Country : United States Label : Thrill Jockey Genres and styles : Experimental / Contemporary / Industrial Year : 2020

Grave of a Dog

· by Geneviève Gendreau

Let’s say it right away, Grave of a Dog is a great album by a brand new band, born from the meeting of three key names in the hard experimental scenes: Lee Buford, drummer of The Body, Kristin Hayter, aka Lingua Ignota, and Dylan Walker, singer of Full of Hell. They’ve been collaborating for some time now, however, so we’ve seen two albums by Full of Hell and The Body, appearances by Buford and Walker on Lingua Ignota’s Caligula, and the same on The Body’s latest album, I Have Fought Against It, But I Can’t Any Longer, which features some of the precursors of the present album, especially on “Can Carry No Weight”. The recording of Grave of a Dog took place between 2017 and 2019, at the same time as these cross-collaborations. A stage was reached with the creation of a band in due form, which proves to be driven by a creative intent as coherent as it is powerful.

“Kingscorpse”, the inaugural track, opens with the a cappella voices of Hayter and Walker, delivering with all their might a melody with powerful beats, then giving way to Walker’s throaty vocals. The band could have been torn between these diverse aesthetics, but rather than confuse, it bewitches. This deep connection finds its roots in the elementary concerns of heavy music: redemption, impermanence, and desolation. The rhythms are minimalist, inspired by hip hop or industrial, except for some large-scale pieces using merciless sound editing.

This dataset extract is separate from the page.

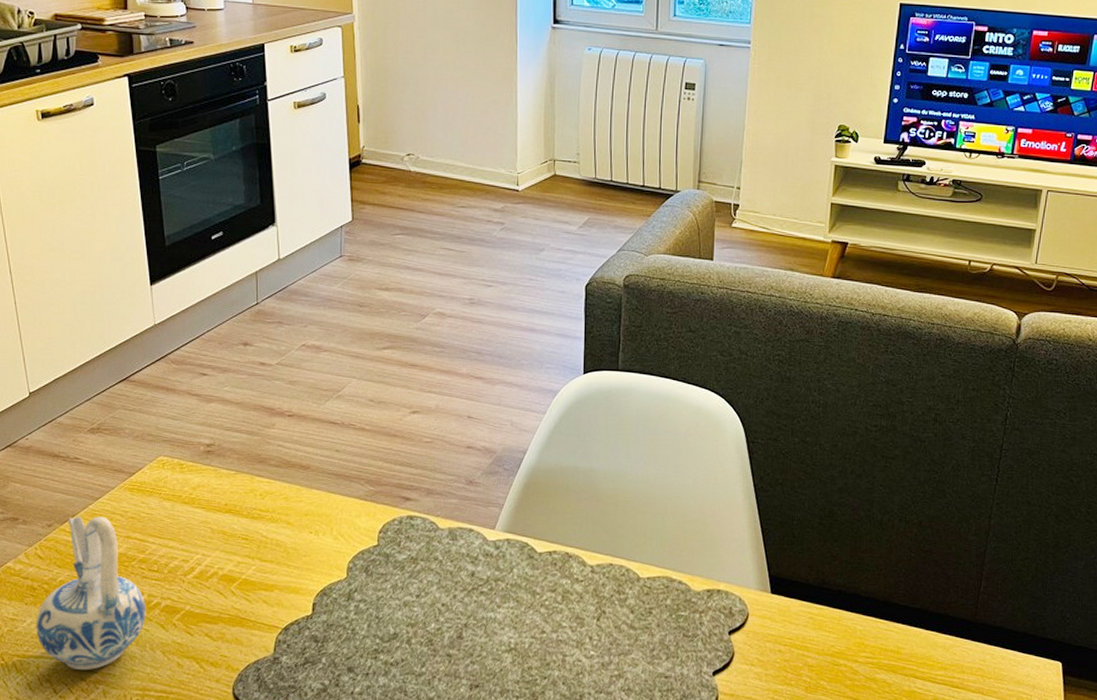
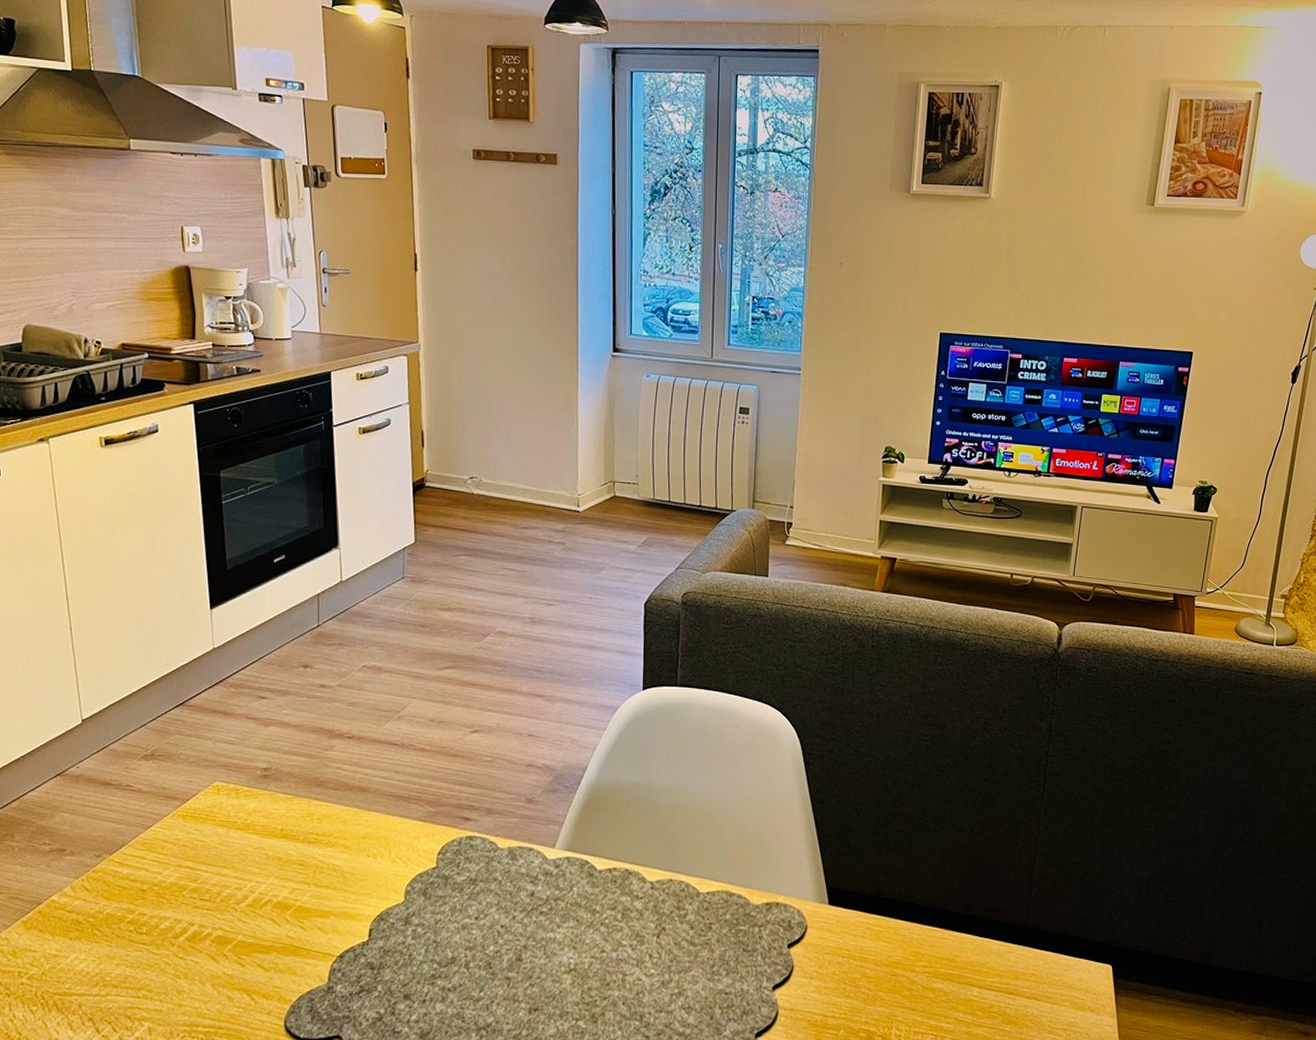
ceramic pitcher: present [36,516,146,671] -> none [80,845,197,1008]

“The Ocean of Mercy” is definitely in the running for the best song of the year. First, a procession with Walker’s incantations, the organ and a few organic instrumental cracklings. Then Hayter’s sovereign voice emerges to deliver, as a funeral oration to the Earth, the verses of the English poet Robert Burns:

“Farewell to the mountains, high-cover’d with snow
Farewell to the straths and green valleys below
Farewell to the forests and wild-hanging woods
Farewell to the torrents and loud-pouring floods.”

Hayter, ripe with classical training, gratifies us with his virtuosity in the light as well as in the dark: his voice captures fear, strength, and surrender in the same breath. On “Love Is Dead, All Love Is Dead”, the final song, his vocal force becomes raspy and gradually extinguishes, scratched away by the treatment of the tapes.

All in all, an epic album in the form of a hardcore eschatological treatise. We want more!